Mon premier est l’homme de l’ombre qui a contribué à faire élire Donald Trump en 2016. Mon second, celui dont la fortune a permis l’un des plus grands come-back de l’histoire des Etats-Unis. Steve Bannon et Elon Musk ont en commun leur soutien à Donald Trump et une haine viscérale de la gauche. Pour le reste, nous sommes face à deux visions opposées de l’Amérique du XXIᵉ siècle. Quand l’un rêve de science-fiction, l’autre est obnubilé par le passé. A eux deux, ils incarnent les fractures grandissantes entre le mouvement populiste "MAGA" (Make America Great Again) et celui des "tech bros", ces milliardaires de la tech ralliés à Trump.
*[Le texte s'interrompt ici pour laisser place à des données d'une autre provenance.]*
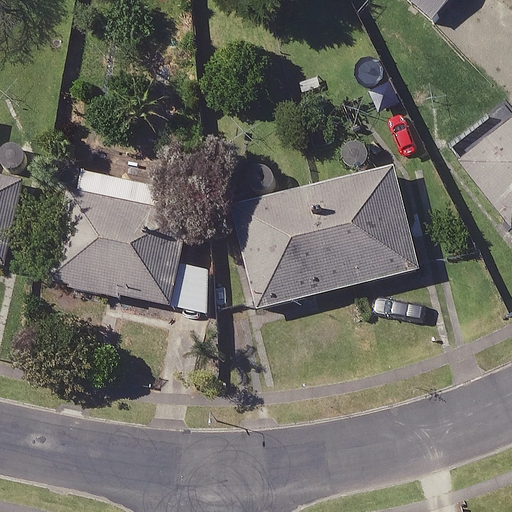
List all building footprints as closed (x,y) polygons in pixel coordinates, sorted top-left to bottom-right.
[(454,0),(408,0),(435,23),(454,0)] [(511,113),(504,120),(458,157),(511,224),(511,113)] [(421,272),(397,171),(238,210),(263,311),(421,272)] [(167,190),(75,173),(54,287),(207,314),(214,272),(181,266),(189,217),(163,213),(167,190)] [(25,186),(0,180),(0,267),(6,269),(25,186)]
Dernier exemple en date : cet entretien accordé par Steve Bannon au quotidien italien Il Corriere della Sera, le 8 janvier dernier : "Musk veut de l’argent, je ferai tout pour l’empêcher d’entrer à la Maison-Blanche", menace l’idéologue d’extrême droite, qui a purgé une peine de prison de quatre mois l’an dernier pour avoir refusé de coopérer à l’enquête parlementaire sur l’assaut du Capitole. Autre sujet de tension : le programme de visa H-1B, qui permet aux employeurs de recruter des travailleurs étrangers exerçant des métiers hautement spécialisés. Une lutte idéologique et une guerre d’influence pour tenter de peser dans les choix du chef de la première puissance mondiale.
Mais alors, l’ancien conseiller stratégique de Donald Trump peut-il vraiment, comme il l’affirme, "faire tomber" le nouveau bras droit du président américain ? Ces profondes divisions dans le clan trumpiste annoncent-elles un début de mandat chaotique ? Le 47e président des Etats-Unis sera-t-il contraint de choisir un camp au risque de se mettre à dos une partie de sa propre famille politique ? L’éditorialiste américain Peter Roff, fin connaisseur des cercles conservateurs - dont il est lui-même issu - en est convaincu : entre la vieille garde de MAGA et la droite techno de la Silicon Valley, "Donald Trump sera vite contraint de choisir". Cet ancien conseiller du républicain Newt Gingrich reconverti journaliste il y a 25 ans analyse pour L’Express ces divisions qui menacent de secouer le royaume trumpiste. S’il ne pense pas que Steve Bannon "ait les moyens de faire tomber l’homme le plus riche de la planète", celui que l’on peut lire notamment dans Newsweek ne voit pas Elon Musk s’épanouir longtemps au sein de l’administration américaine. Et met en garde contre ce piège qui pourrait se refermer sur l’actuel ministre de "l’efficacité gouvernemental".
L’Express : Au sein de la sphère trumpiste, Steven Bannon s’en est pris récemment avec virulence à Elon Musk, le qualifiant notamment de "diabolique". Quels sont les points de convergence et de divergence entre les deux hommes ?
Peter Roff : J’ai rencontré Steve Bannon à plusieurs reprises dans ma carrière. Il m’a toujours semblé animé par son propre agenda, voyant dans l’ascension de Donald Trump un moyen de le concrétiser. Un programme nationaliste conservateur, axé sur la culture américaine avant tout. Rappelez-vous que Steve Bannon a soutenu financièrement Andrew Breitbart (l’ancien blogueur et activiste ultraconservateur décédé en 2012, NDLR) qui martelait que la culture précède la politique. Il incitait les conservateurs à investir en priorité le terrain culturel. Nous avons donc affaire à une forme de socialisme de droite, qui prône un gouvernement efficace et vertueux agissant selon leur propre vision de la société.